### DATA IN THIS EXERCISE

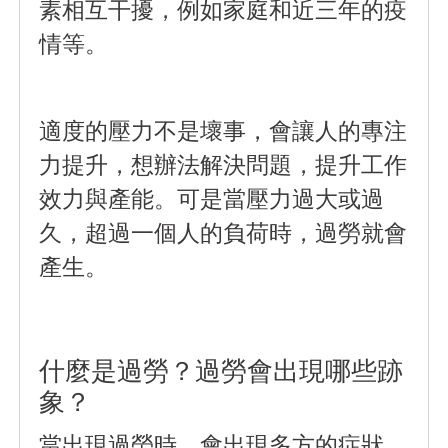
素相互干擾，例如家庭和近三年的疫
情等。
適度的壓力不是壞事，會讓人的專注
力提升，想辦法解決問題，提升工作
效力與產能。可是當壓力過大或過
久，超過一個人的負荷時，過勞就會
產生。
什麼是過勞？過勞會出現哪些跡
象？
當出現過勞時，會出現多方的症狀，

######

— EXERCISE GOAL —
Render every line of text in the items above as a numbered list, omitting blank lines and leaving the pictures out of the answer.

— RESULT FOR THIS TASK —
1. 素相互干擾，例如家庭和近三年的疫
2. 情等。
3. 適度的壓力不是壞事，會讓人的專注
4. 力提升，想辦法解決問題，提升工作
5. 效力與產能。可是當壓力過大或過
6. 久，超過一個人的負荷時，過勞就會
7. 產生。
8. 什麼是過勞？過勞會出現哪些跡
9. 象？
10. 當出現過勞時，會出現多方的症狀，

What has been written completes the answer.